Article>
## BEGIN

The love affair with GLMH/Bridgewell began almost immediately, said Rita

McAteer, Bridgewell’s director of development and marketing.

“Kelly was really hooked from the time she came here,” said McAteer, who called Martin one of the best mentors she ever had. “She even changed her major to social work, and came on board full time upon graduation. We celebrated her 35th years of employment this year.”

Jim Cowdell, executive director of Lynn’s Economic Development Corp., was the COO at GLMH when he first met Martin.

“She was one of my very best friends,” he said. “She was a tremendous success story. She started out in an entry-level position, and worked every job there. When I left, she replaced me. Then, she became the CEO.

“She was one of the best people I ever met,” said Cowdell. “And she was loyal. When I say that, I mean loyal to her family, husband (Sean), her daughters (Alissa, Kayla and Paige Johnson), her professional career, and our clients. She was 1,000 percent dedicated to the folks who were less fortunate.”

Both McAteer and White say Martin was instrumental in the rapid expansion of Bridgewell from a small business to a $72 million social services organization.

“Bridgewell was one of the first agencies to develop day programs and services at home for people with autism,” McAteer said. “That’s something Kelly led through the last eight years or so. She saw that division grow tremendously.”

“When you work someplace for 35 years, you’re on the forefront of a lot of things,” said White. “Kelly helped homeless people, helped to find affordable housing. She didn’t have a quality assurance department, and she helped create one here. She helped develop our autism program. She was on the forefront of so many innovative programs.”

## END

Problem 1> List each person the article about Kelly Martin directly quotes, using the name as it appears there.
Problem 2> Please carry the article about Kelly Martin forward from its final sentence.

Records supplied>
## BEGIN

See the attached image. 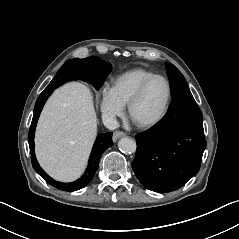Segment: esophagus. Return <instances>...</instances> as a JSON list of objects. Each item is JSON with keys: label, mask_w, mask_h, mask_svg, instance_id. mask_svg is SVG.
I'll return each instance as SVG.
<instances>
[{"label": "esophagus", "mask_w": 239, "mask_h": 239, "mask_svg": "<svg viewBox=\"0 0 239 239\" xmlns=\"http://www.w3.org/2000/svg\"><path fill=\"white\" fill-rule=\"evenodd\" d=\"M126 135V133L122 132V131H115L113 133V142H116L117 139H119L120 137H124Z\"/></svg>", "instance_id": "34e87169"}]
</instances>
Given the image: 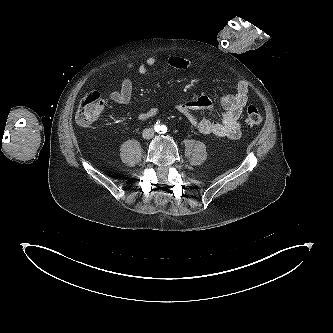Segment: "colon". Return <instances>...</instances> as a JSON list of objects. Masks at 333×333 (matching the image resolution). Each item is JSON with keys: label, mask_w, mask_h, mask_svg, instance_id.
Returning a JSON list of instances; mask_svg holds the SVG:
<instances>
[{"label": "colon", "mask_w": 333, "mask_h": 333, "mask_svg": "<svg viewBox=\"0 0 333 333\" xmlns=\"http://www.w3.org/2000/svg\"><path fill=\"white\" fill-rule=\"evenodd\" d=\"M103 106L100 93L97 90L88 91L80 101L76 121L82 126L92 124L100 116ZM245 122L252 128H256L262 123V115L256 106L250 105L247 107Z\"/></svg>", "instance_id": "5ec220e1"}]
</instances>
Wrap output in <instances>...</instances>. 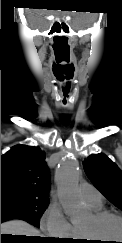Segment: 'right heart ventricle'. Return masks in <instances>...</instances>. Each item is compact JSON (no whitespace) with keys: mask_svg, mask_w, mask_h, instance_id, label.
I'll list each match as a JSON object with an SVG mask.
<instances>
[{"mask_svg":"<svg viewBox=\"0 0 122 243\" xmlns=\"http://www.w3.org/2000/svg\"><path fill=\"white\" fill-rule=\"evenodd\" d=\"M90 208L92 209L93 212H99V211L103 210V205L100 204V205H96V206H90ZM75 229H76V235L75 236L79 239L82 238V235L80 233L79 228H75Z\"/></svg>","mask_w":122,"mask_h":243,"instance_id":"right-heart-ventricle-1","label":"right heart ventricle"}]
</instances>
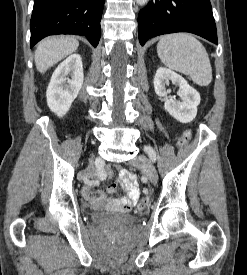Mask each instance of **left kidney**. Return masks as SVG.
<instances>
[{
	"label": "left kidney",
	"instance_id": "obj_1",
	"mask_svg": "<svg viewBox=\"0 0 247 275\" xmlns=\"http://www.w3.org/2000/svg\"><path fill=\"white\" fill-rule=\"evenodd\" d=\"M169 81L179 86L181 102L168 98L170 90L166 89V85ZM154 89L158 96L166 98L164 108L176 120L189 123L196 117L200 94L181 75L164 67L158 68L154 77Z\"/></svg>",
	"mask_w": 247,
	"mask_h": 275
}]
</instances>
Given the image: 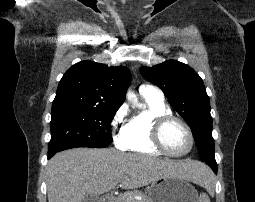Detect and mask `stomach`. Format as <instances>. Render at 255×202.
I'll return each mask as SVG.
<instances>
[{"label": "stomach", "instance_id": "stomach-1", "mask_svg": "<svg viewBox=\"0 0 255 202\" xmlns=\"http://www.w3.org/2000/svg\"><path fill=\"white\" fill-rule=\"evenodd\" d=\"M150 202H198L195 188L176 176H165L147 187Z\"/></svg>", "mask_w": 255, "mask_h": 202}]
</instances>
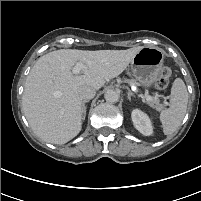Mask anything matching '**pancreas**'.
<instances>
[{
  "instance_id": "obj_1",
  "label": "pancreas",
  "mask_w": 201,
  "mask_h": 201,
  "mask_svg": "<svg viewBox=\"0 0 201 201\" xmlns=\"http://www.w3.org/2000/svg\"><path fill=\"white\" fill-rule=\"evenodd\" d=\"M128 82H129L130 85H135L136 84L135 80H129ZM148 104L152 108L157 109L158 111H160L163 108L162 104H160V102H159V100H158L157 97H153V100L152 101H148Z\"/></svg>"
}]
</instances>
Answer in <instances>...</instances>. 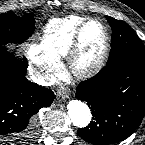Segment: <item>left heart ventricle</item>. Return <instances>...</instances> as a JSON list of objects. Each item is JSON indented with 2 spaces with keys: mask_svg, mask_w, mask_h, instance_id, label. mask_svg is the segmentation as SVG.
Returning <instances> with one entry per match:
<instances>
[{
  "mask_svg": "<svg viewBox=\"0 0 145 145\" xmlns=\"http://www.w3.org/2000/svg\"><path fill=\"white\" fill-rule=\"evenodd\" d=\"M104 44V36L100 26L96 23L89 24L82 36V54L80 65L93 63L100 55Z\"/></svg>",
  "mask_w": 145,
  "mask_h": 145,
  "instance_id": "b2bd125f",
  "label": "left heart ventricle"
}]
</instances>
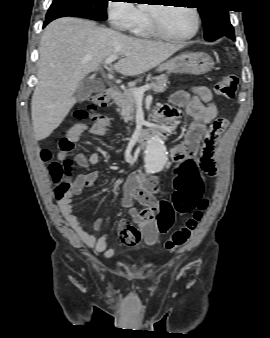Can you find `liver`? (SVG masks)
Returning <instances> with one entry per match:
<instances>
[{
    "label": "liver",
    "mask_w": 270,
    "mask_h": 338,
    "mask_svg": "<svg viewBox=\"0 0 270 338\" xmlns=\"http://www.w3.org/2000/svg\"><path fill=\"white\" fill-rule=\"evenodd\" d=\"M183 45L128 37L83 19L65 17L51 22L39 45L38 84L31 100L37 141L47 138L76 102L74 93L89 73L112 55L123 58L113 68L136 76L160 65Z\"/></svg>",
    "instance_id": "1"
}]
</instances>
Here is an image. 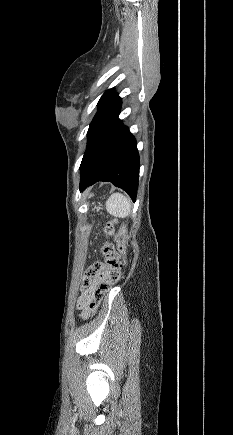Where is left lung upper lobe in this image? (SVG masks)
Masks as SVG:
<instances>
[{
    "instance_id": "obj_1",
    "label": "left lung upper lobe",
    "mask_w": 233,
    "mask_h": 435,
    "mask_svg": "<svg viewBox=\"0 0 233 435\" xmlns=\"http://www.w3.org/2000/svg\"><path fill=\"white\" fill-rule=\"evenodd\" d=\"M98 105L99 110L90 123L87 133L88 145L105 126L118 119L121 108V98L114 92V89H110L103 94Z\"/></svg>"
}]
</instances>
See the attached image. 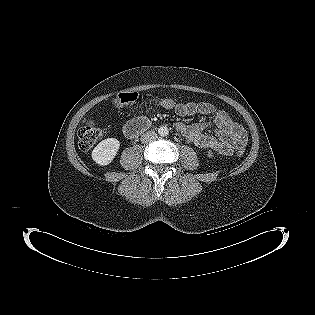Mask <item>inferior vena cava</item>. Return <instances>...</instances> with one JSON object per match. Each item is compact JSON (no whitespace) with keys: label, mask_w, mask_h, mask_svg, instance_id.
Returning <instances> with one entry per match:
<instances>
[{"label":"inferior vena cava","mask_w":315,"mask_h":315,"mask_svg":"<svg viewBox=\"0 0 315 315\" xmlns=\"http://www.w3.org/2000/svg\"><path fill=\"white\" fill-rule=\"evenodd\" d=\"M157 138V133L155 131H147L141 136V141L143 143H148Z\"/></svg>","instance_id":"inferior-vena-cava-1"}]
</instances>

## END
## BEGIN

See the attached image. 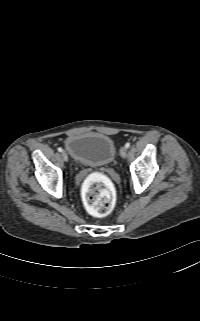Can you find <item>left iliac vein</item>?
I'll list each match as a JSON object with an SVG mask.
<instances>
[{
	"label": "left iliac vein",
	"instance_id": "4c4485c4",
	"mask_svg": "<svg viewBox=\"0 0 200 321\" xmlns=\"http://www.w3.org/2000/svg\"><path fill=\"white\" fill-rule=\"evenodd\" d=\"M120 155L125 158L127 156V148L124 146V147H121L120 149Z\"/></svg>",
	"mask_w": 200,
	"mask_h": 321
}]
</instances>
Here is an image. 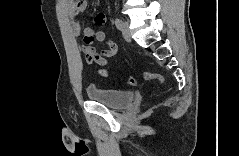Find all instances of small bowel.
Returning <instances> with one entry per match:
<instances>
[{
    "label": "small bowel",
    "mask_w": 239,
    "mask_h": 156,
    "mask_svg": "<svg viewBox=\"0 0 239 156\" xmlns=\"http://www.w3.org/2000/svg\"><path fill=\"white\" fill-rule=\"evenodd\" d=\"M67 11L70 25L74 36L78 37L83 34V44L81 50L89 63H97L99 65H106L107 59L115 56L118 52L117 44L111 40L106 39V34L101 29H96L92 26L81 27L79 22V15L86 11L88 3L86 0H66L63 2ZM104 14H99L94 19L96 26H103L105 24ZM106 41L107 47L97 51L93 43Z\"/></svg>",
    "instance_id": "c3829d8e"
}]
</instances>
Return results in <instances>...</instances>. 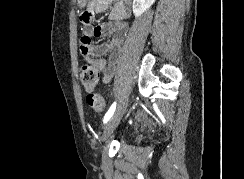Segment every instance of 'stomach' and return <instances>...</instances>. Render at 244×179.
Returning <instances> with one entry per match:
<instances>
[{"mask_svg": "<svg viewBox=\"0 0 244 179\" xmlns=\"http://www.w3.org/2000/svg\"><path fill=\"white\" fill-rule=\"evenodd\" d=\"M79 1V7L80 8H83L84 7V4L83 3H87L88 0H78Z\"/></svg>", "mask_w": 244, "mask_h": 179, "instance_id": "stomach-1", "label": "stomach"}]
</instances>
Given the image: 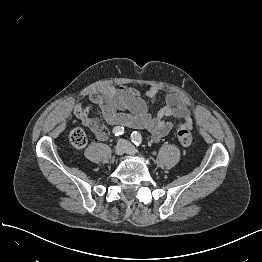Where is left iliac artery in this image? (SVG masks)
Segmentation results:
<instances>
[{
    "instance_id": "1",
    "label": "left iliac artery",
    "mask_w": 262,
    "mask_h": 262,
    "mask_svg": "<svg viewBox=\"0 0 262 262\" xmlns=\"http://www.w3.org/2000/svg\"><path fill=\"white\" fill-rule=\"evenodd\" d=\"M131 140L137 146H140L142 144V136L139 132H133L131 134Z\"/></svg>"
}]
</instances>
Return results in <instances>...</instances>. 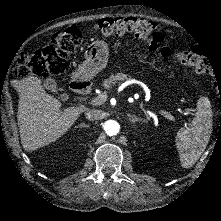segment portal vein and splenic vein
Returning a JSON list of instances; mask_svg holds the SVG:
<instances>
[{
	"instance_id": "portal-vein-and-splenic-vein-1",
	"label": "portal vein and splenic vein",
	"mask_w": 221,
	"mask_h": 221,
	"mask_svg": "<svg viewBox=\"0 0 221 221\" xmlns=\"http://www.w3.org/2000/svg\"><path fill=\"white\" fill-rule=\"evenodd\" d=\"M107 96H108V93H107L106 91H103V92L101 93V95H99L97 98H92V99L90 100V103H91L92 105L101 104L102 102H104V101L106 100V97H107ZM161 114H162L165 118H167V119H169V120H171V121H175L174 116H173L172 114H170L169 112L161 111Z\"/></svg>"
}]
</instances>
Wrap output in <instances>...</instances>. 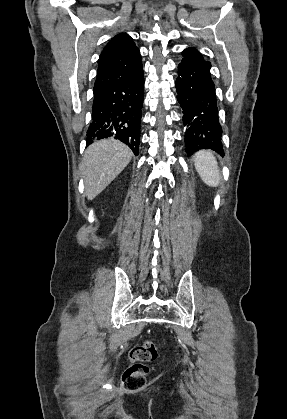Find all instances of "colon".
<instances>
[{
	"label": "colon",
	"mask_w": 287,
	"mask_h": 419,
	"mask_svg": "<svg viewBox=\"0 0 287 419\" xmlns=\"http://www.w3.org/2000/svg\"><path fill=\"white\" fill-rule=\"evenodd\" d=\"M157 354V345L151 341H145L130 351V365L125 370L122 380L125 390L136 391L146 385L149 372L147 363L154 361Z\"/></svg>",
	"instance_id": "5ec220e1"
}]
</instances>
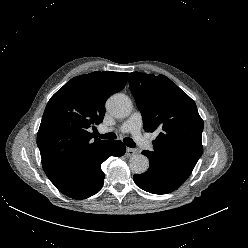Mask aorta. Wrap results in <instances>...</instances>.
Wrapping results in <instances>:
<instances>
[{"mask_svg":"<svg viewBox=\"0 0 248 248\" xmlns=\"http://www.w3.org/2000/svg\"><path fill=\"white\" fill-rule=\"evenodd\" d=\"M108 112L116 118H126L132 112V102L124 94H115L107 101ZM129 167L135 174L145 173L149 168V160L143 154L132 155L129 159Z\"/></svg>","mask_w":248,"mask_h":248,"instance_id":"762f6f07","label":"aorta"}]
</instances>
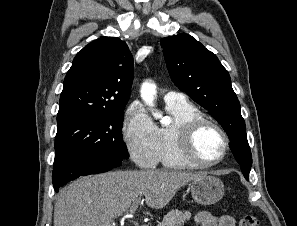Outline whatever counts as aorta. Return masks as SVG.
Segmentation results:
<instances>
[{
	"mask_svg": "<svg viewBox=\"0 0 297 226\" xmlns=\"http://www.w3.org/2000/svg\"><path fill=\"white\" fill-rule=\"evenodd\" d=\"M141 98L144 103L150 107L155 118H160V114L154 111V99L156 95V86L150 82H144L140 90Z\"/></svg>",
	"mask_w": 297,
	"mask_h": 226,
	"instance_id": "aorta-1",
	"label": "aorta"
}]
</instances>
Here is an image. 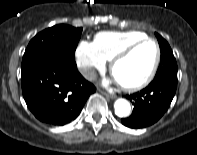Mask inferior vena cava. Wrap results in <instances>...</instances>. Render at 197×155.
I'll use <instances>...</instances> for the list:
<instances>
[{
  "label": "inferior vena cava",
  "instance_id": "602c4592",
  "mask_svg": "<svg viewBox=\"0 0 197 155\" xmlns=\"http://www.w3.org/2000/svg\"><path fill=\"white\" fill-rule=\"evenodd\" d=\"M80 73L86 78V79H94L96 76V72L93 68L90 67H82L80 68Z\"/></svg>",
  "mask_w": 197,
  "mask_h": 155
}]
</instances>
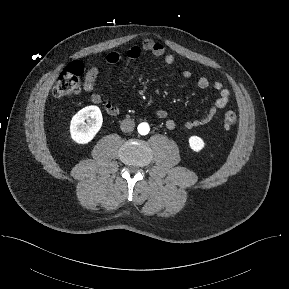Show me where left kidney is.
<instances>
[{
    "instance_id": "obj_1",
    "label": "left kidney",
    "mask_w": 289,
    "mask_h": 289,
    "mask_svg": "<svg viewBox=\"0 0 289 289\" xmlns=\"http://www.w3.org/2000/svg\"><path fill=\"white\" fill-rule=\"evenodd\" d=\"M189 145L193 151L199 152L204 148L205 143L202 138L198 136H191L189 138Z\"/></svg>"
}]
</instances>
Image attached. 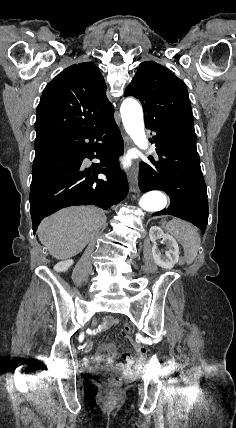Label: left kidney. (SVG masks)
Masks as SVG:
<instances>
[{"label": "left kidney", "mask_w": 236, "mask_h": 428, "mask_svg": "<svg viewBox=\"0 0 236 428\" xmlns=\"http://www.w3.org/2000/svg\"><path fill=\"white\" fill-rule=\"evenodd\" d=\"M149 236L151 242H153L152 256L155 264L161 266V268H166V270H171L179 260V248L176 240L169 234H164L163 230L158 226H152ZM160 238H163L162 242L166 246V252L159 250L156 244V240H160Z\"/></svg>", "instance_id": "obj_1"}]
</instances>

## END

Written answer 1>
Rita McAteer
Jim Cowdell
White

Written answer 2>
But with all her professional accomplishments, it was her personality that shone through all of it.

“She loved to laugh, and had a beautiful laugh,” Cowdell said. “She was the type of person who, after you talked to her, you always felt better.”

“She was a very warm person,” McAteer said. “I was always struck by the warmth in which she dealt with people in our services who had developmental disabilities. She connected with them on a one-on-one basis so well.”

“Kelly had that magnetism,” said White. “One of her endearing qualities is that she was loved by so many people. They were drawn to her. She had a beautiful smile, and she had style and grace.

“She was mission-driven too. She made this her life’s work. She lived it and breathed it.”

Yet Martin certainly found time to live a full life outside the office too.

“She loved to travel, and do things with her family,” White said. “She loved music, and concerts.”

White added that Martin would have definitely been at Gillette Stadium this past weekend to see Country Fest and Kenny Chesney.

“She loved him, loved to see the country, loved to entertain, loved gardening … it’s safe to say that everything she did, she did with gusto.”